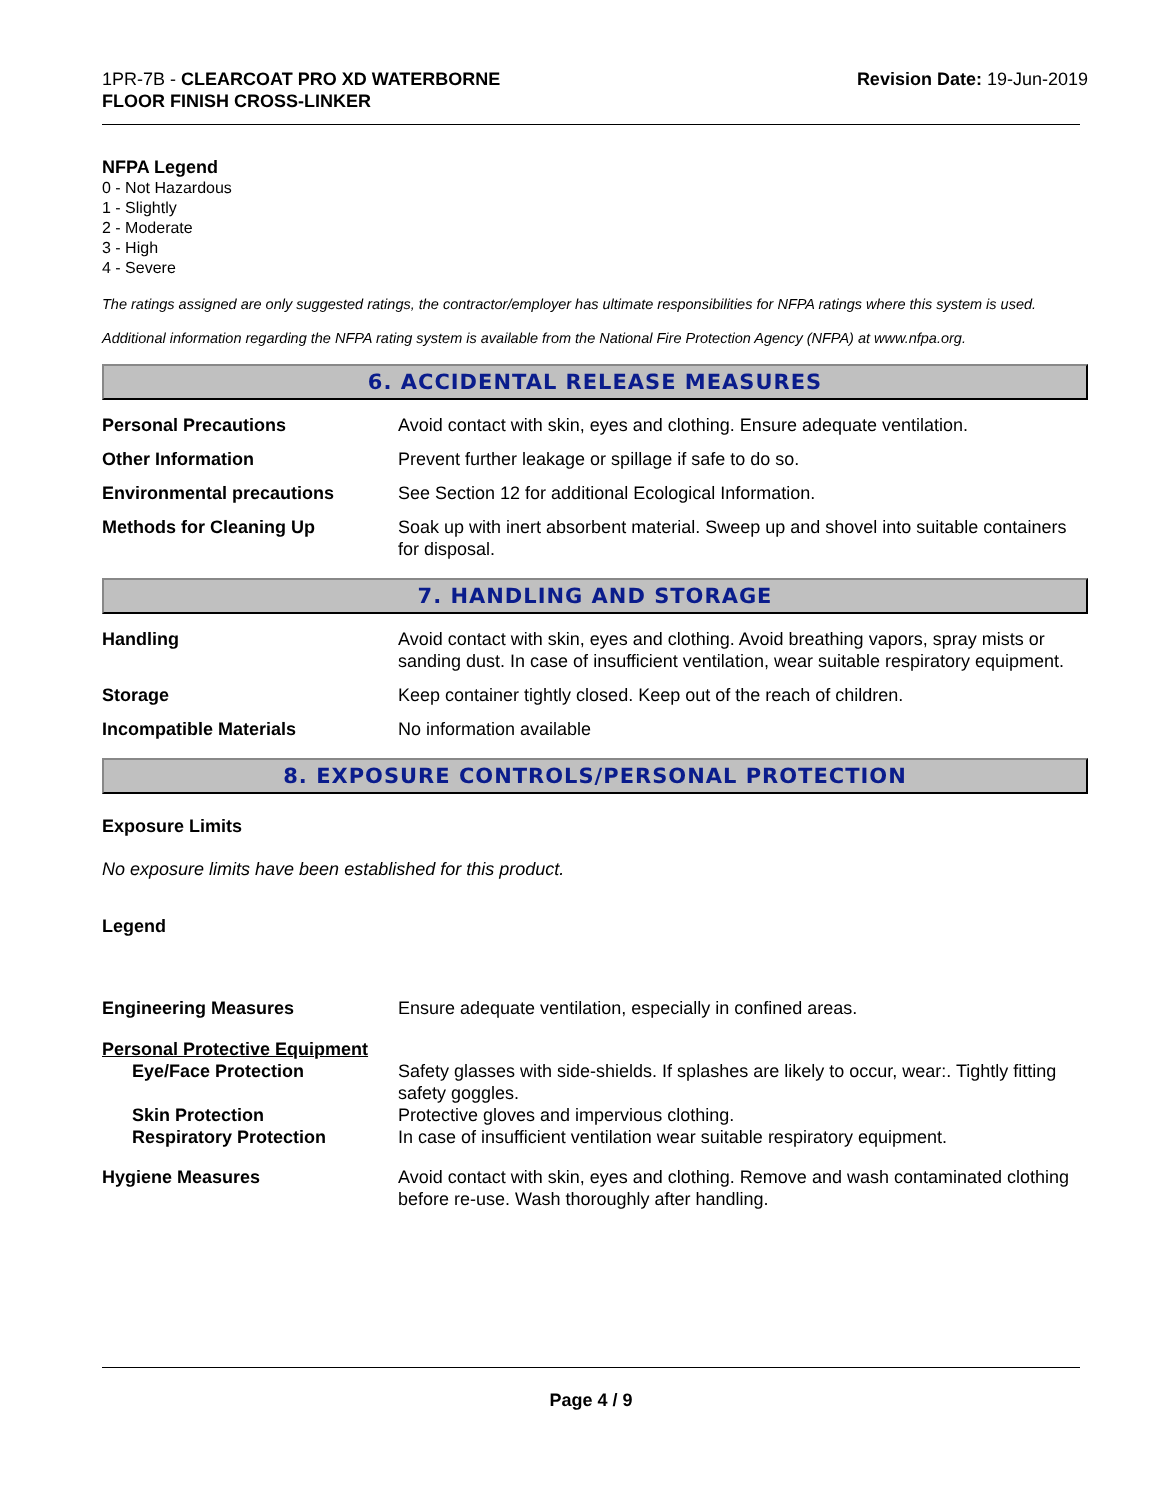1PR-7B - CLEARCOAT PRO XD WATERBORNE
FLOOR FINISH CROSS-LINKER
Revision Date: 19-Jun-2019
NFPA Legend
0 - Not Hazardous
1 - Slightly
2 - Moderate
3 - High
4 - Severe
The ratings assigned are only suggested ratings, the contractor/employer has ultimate responsibilities for NFPA ratings where this system is used.
Additional information regarding the NFPA rating system is available from the National Fire Protection Agency (NFPA) at www.nfpa.org.
6. ACCIDENTAL RELEASE MEASURES
Personal Precautions Avoid contact with skin, eyes and clothing. Ensure adequate ventilation.
Other Information Prevent further leakage or spillage if safe to do so.
Environmental precautions See Section 12 for additional Ecological Information.
Methods for Cleaning Up Soak up with inert absorbent material. Sweep up and shovel into suitable containers for disposal.
7. HANDLING AND STORAGE
Handling Avoid contact with skin, eyes and clothing. Avoid breathing vapors, spray mists or sanding dust. In case of insufficient ventilation, wear suitable respiratory equipment.
Storage Keep container tightly closed. Keep out of the reach of children.
Incompatible Materials No information available
8. EXPOSURE CONTROLS/PERSONAL PROTECTION
Exposure Limits
No exposure limits have been established for this product.
Legend
Engineering Measures Ensure adequate ventilation, especially in confined areas.
Personal Protective Equipment
Eye/Face Protection Safety glasses with side-shields. If splashes are likely to occur, wear:. Tightly fitting safety goggles.
Skin Protection Protective gloves and impervious clothing.
Respiratory Protection In case of insufficient ventilation wear suitable respiratory equipment.
Hygiene Measures Avoid contact with skin, eyes and clothing. Remove and wash contaminated clothing before re-use. Wash thoroughly after handling.
Page 4 / 9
☆ ☆ ☆
- [Problem requirements]: Please report all lines in the entries where "suitable" appears.

- [Result of the exercise]:
Methods for Cleaning Up Soak up with inert absorbent material. Sweep up and shovel into suitable containers for disposal.
Handling Avoid contact with skin, eyes and clothing. Avoid breathing vapors, spray mists or sanding dust. In case of insufficient ventilation, wear suitable respiratory equipment.
Respiratory Protection In case of insufficient ventilation wear suitable respiratory equipment.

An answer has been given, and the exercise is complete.